Одним махом этот тип выхватил из-за пояса брюк короткоствольный пистолет и поднял его. Хани увидела, как наркоман с безумными глазами дважды выстрелил, и из ее горла вырвался страшный вопль.

Дэш скрючился и начал медленно и неуклюже оседать на землю. В окутавшей ее тошнотворной серой дымке все вокруг вдруг потеряло реальные очертания. На дне узкого тоннеля расплывчатым ярко-желтым пятном лежала женщина; швырнув ее наземь, наркоман скрылся, оставив сумку валяться у ее ног.

Рука Дэша опустилась на растрескавшийся тротуар. Хани видела обнаженное запястье, широкую ладонь. Всхлипывая, словно раненое животное, она стала подползать к нему на руках и кровоточащих содранных коленях. Пробиваясь сквозь серую дымку, она говорила себе, что все будет хорошо. Ведь всего несколько секунд назад она помахала ему рукой. Ничего этого на самом деле не было, ведь не мог же такой кошмар произойти просто так, ни с того ни с сего! Такие вещи не могут происходить так молниеносно, и потом, должно же быть хоть какое-то предзнаменование.

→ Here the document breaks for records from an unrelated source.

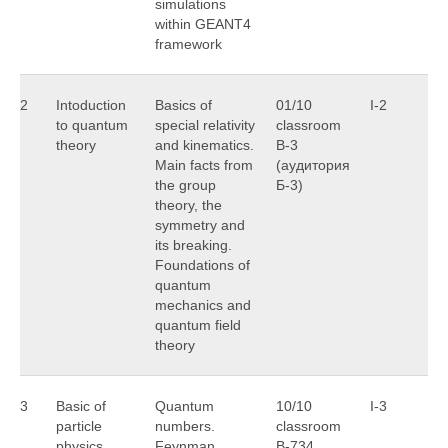
simulations
within GEANT4
framework
2
Intoduction
Basics of
01/10
I-2
M
to quantum
special relativity
classroom
theory
and kinematics.
B-3
Main facts from
(аудитория
the group
Б-3)
theory, the
symmetry and
its breaking.
Foundations of
quantum
mechanics and
quantum field
theory
3
Basic of
Quantum
10/10
I-3
A
particle
numbers.
classroom
M
physics
Feynman
B-734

Она едва слышала крики членов съемочной группы, бежавших с противоположной стороны улицы. Она видела только эти пальцы ее мужа, скребущие ногтями асфальт.

Хани поднялась на колени рядом с Дэшем, содрогаясь всем телом от вырвавшихся рыданий.

— Дэш!

— Хани… Я…

Схватив мужа за руки, она повернула его так, чтобы голова и плечо легли ей на колено. По его груди стало расплываться большое пятно, похожее на детский рисунок солнца с лучами. Она вспомнила, что в одном из фильмов у него была такая же рана, но название фильма вылетело из головы.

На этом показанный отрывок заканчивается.